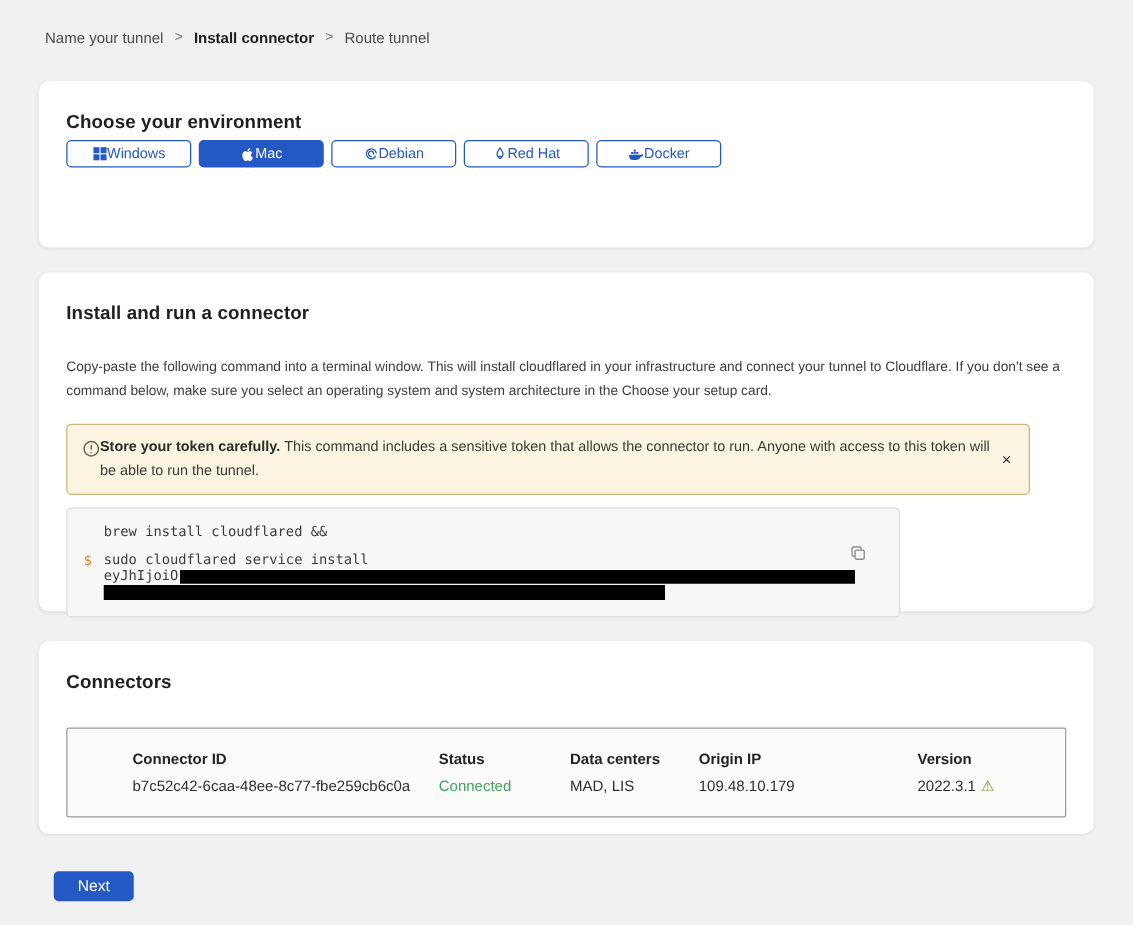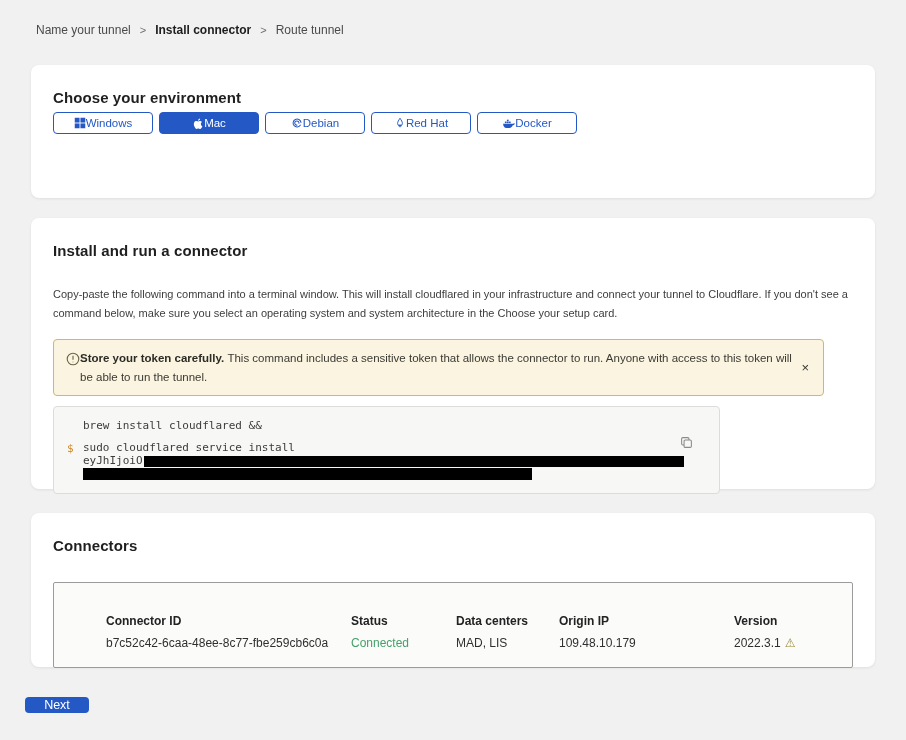--- a/index.html
+++ b/index.html
@@ -139,33 +139,32 @@
     background:#fbfbfa;
     border:1px solid #9b9b9b;
     border-radius:2px;
     padding:17px 0 17px 52px;
     font-size:12px;
   }
   .t-row {
     display:grid;
     grid-template-columns:245px 105px 103px 175px 1fr;
     align-items:center;
-    margin-top:14px;
   }
   .t-head { font-weight:700; color:#232323; }
   .t-vals { margin-top:8px; color:#2f2f2f; }
   .status-connected { color:#46a06a; }
   .version-cell { display:flex; align-items:center; gap:4px; }
   .warn-tri { color:#97862c; font-size:12px; line-height:1; }
 
   
   .next-btn {
     position:absolute;
-    left:25px; top:697px;
-    width:64px; height:16px;
+    left:43px; top:697px;
+    width:64px; height:24px;
     background:#2458c5;
     color:#fff;
     border:none;
     border-radius:4px;
     font-size:12.5px;
     font-family:"Liberation Sans", sans-serif;
     cursor:pointer;
   }
 </style>
 </head>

■ ■ ■ ■

Task prompt:
Where does the word "width" show up in the material? Copy out each line that has it.

Reply to the exercise:
-    width:64px; height:16px;
+    width:64px; height:24px;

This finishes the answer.